Seit vergangenem Dienstag erinnert auf dem Rasen vor der Sternwarte in der Stephanstraße eine Gedenktafel an den ersten jüdischen Friedhof in der Stadt. Dieser befand sich unmittelbar dahinter in der heutigen Kleingartenanlage Johannistal 1832. Außer zwei Steinpfeilern der Toreinfassung und dem schmiedeeisernen Zaun ist heute nichts von dem jüdischen Friedhof zu sehen, der sich von 1814 bis 1937 hier befand.
Bereits 1813 stellten sogenannte Messjuden – meint Jüdinnen und Juden, die Leipzig zur Messezeit besuchten – aus Brody (Galizien, heute Ukraine) den Antrag für einen Friedhof. Ein Jahr später fand die erste und 1864 die letzte der insgesamt fast 400 Beerdigungen statt. Eine Besonderheit dieses Friedhofes liegt darin, dass er bereits vor der Gründung der Israelitischen Religionsgemeinschaft 1847 existierte, um jüdische Menschen, die während der Messe in der Stadt verstarben, einen letzten Ort zu geben.
Die nun hier befindliche Stele beschreibt auf Deutsch, Englisch und Hebräisch die Geschichte des Ortes, die 1937 endete. Bereits ein Jahr zuvor beschwerte sich die benachbarte Kleingartenanlage bei der Stadt über einen kaputten Zaun. Der Verein vermutete, dass so Diebe in die Gartenanlage gelangen könnten und forderten deshalb eine Reparatur ein. In jenem Jahr wurden 50 Grabsteine des Friedhofes umgestoßen beziehungsweise zerstört. Die Stadt kündigte den Pachtvertrag und die Israelitische Religionsgemeinde hob die Gräber aus und verlegte sie auf den Neuen Israelitischen Friedhof an der Delitzscher Straße. Hier finden sich heute noch 17 Grabsteine.
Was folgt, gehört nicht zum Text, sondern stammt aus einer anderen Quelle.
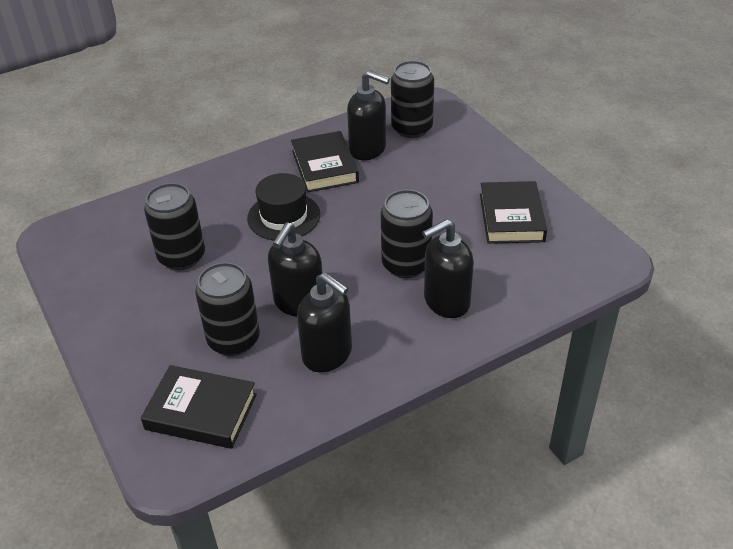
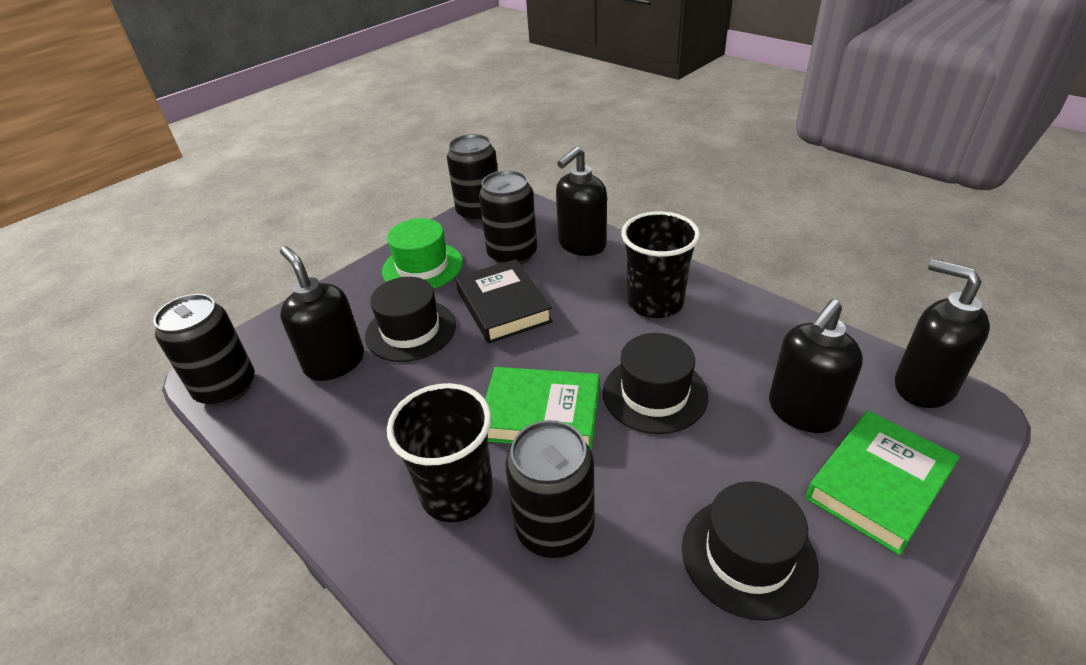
black book: 3 -> 1
black cup: 0 -> 2
black hat: 1 -> 3
green book: 0 -> 2
green hat: 0 -> 1

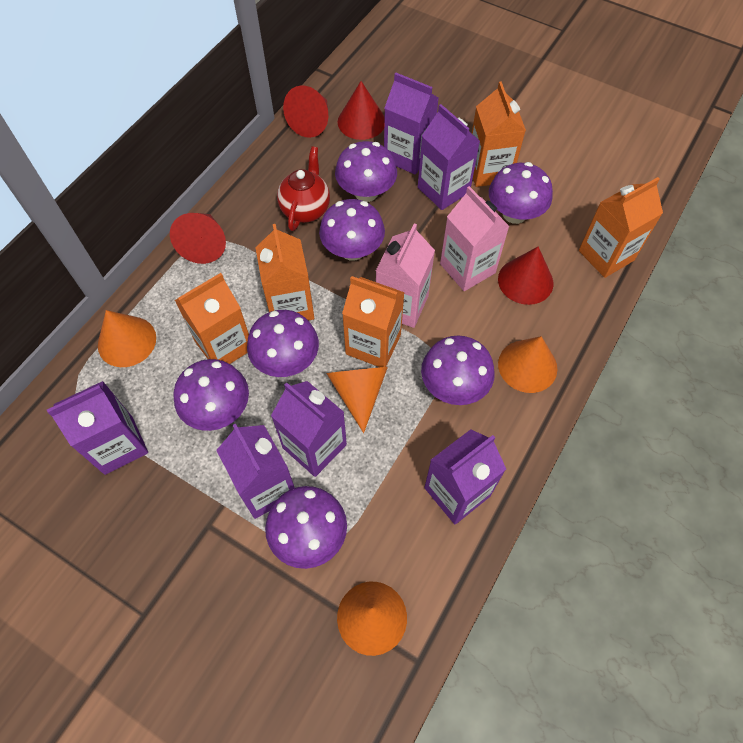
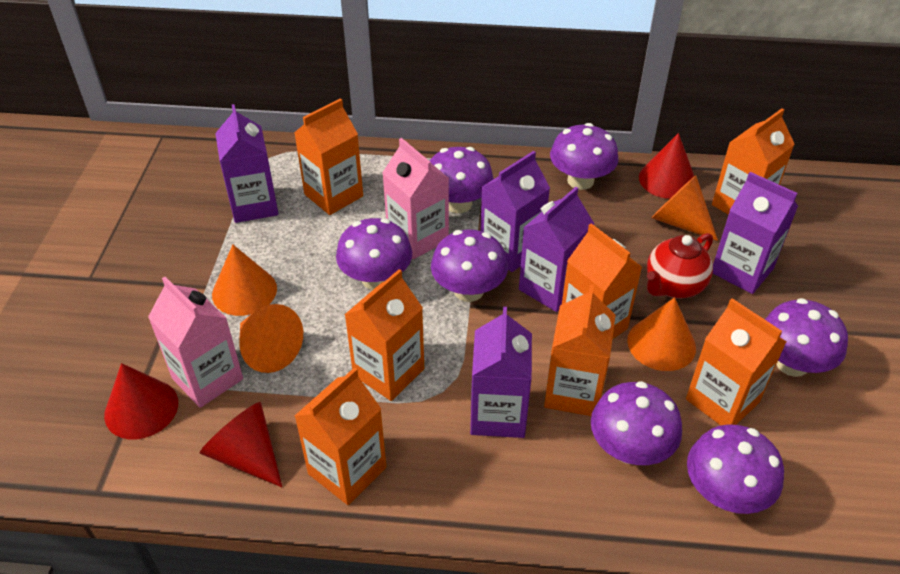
orange carton: 5 -> 7
purple carton: 6 -> 5
red cone: 4 -> 3

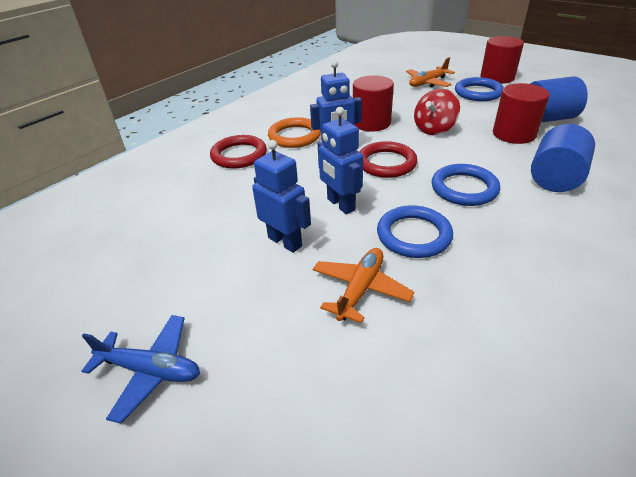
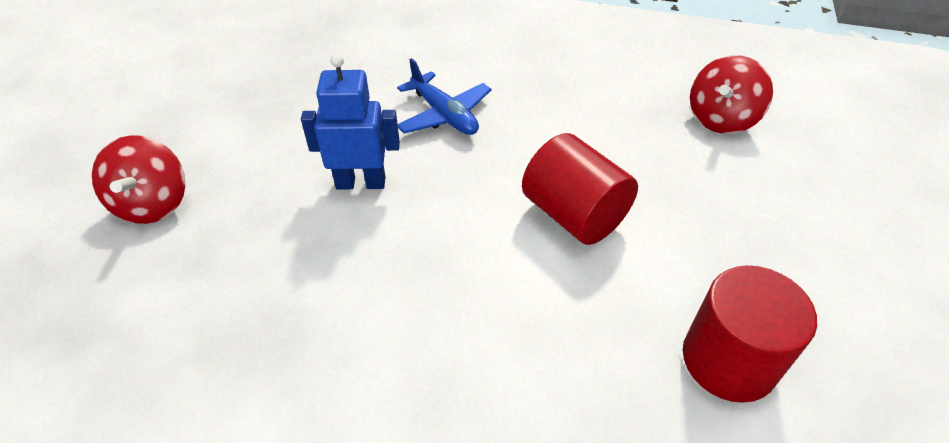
blue cylinder: 2 -> 0
blue ring: 3 -> 0
blue robot: 3 -> 1
orange plane: 2 -> 0
orange ring: 1 -> 0
red cylinder: 3 -> 2
red ring: 2 -> 0
red spinning top: 1 -> 2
Einzig das Tor und die steinernen Pfosten durften am Ort verbleiben, denn sie waren für die Stadt nützlich. Hier sollte entweder eine Grünanlage oder ein Kinderheim entstehen. Davon ist auf der Stele allerdings nichts zu lesen. Ebenso wenig, dass ab 1947 auf dem ehemaligen Friedhofsgelände Schrebergärten entstanden. Katrin Löffler beschreibt dies in ihrem 2022 erschienen Buch »Leipzigs alter jüdischer Friedhof im Johannistal«, das weder bei der Einweihungsfeier noch auf der Stele als Quelle angegeben ist.
Die Abbildungen auf der Stele zeigen zudem historische Ansichten von dem Grabfeld und auch das besondere Grabmal – ein mit einem kleinen Häuschen überbautes Grabmal von Schalom Josef Friedmann (1812 bis 1851). Er gilt als chassidischer Wunderrabbi und sein Grab nutzten chassidische – ultraorthodoxe – Juden zur Meditation und für das Gebet. Auf Schalom Josef Friedmann bezogen sich sowohl Küf Kaufmann, der Vorsitzende der Israelitischen Religionsgemeinde, als auch Zsólt Balla, der Landesrabbiner, bei der Einweihungsfeier. Friedmann wollte hier begraben werden so Balla, da er eine zukünftig große Gemeinde erwartete.